RI advice is a financial services company that, through its AFSL, authorised representatives to provide financial services. As you would expect, as part of providing financial services, the authorised representatives received, stored and accessed confidential and sensitive personal information. Between June 2014 and May 2020, nine cybersecurity incidents occurred at practices of RI Advice’s Authorised Representatives. Enquiries following the incidents revealed:

· Computer systems which did not have up-to-date antivirus software installed and operating

· No filtering or quarantining of emails

· No backup systems or back-ups being performed; and

· Poor password practices including sharing of passwords between employees, use of default passwords, passwords and other security details being held in easily accessible places or being known by third parties.

RI Advice took steps to manage their cybersecurity introducing a cyber resilience program, controls and risk management measures for its representatives including training, incident reporting, and contractual professional standard terms, but by its own admission, it took too long to implement.
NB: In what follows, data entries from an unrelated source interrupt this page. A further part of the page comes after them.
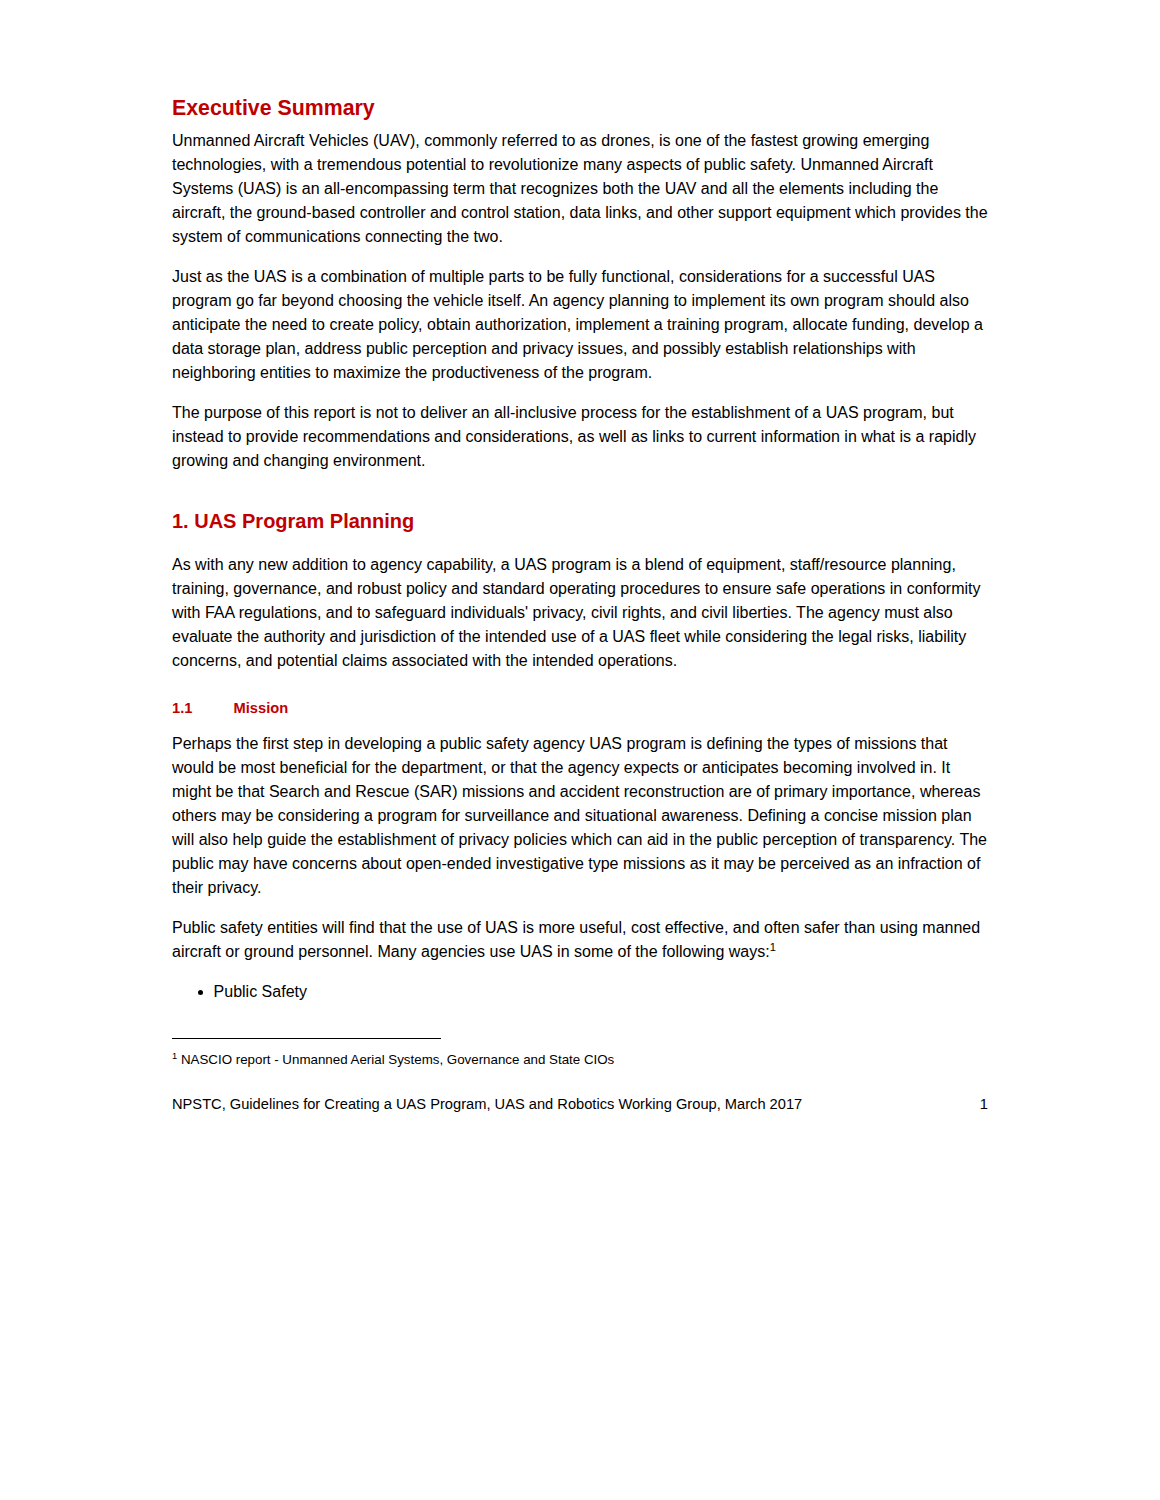Executive Summary
Unmanned Aircraft Vehicles (UAV), commonly referred to as drones, is one of the fastest growing emerging technologies, with a tremendous potential to revolutionize many aspects of public safety. Unmanned Aircraft Systems (UAS) is an all-encompassing term that recognizes both the UAV and all the elements including the aircraft, the ground-based controller and control station, data links, and other support equipment which provides the system of communications connecting the two.
Just as the UAS is a combination of multiple parts to be fully functional, considerations for a successful UAS program go far beyond choosing the vehicle itself. An agency planning to implement its own program should also anticipate the need to create policy, obtain authorization, implement a training program, allocate funding, develop a data storage plan, address public perception and privacy issues, and possibly establish relationships with neighboring entities to maximize the productiveness of the program.
The purpose of this report is not to deliver an all-inclusive process for the establishment of a UAS program, but instead to provide recommendations and considerations, as well as links to current information in what is a rapidly growing and changing environment.
1. UAS Program Planning
As with any new addition to agency capability, a UAS program is a blend of equipment, staff/resource planning, training, governance, and robust policy and standard operating procedures to ensure safe operations in conformity with FAA regulations, and to safeguard individuals' privacy, civil rights, and civil liberties. The agency must also evaluate the authority and jurisdiction of the intended use of a UAS fleet while considering the legal risks, liability concerns, and potential claims associated with the intended operations.
1.1 Mission
Perhaps the first step in developing a public safety agency UAS program is defining the types of missions that would be most beneficial for the department, or that the agency expects or anticipates becoming involved in. It might be that Search and Rescue (SAR) missions and accident reconstruction are of primary importance, whereas others may be considering a program for surveillance and situational awareness. Defining a concise mission plan will also help guide the establishment of privacy policies which can aid in the public perception of transparency. The public may have concerns about open-ended investigative type missions as it may be perceived as an infraction of their privacy.
Public safety entities will find that the use of UAS is more useful, cost effective, and often safer than using manned aircraft or ground personnel. Many agencies use UAS in some of the following ways:1
Public Safety
1 NASCIO report - Unmanned Aerial Systems, Governance and State CIOs
NPSTC, Guidelines for Creating a UAS Program, UAS and Robotics Working Group, March 2017
1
RI Advice was ordered to pay $750,000 towards ASIC’s costs. Handing down the decision Justice Rofe said, “It is not possible to reduce cybersecurity risk to zero, but it is possible to materially reduce cybersecurity risk through adequate cybersecurity documentation and controls to an acceptable level.”

KEY DATES – DECEMBER 2022

Information for registered agents about preparing and lodging tax statements and returns due in December 2022.

1 December

Pay income tax for taxable large and medium taxpayers, companies and super funds. Lodgment of return is due 15 January 2023.

Pay income tax for the taxable head company of a consolidated group with a member deemed to be a large or medium taxpayer in the latest year lodged. Lodgment of return is due 15 January 2023.

Pay income tax for companies and super funds when lodgment of the tax return was due 31 October 2022.

21 December

Lodge and pay November 2022 monthly business activity statement.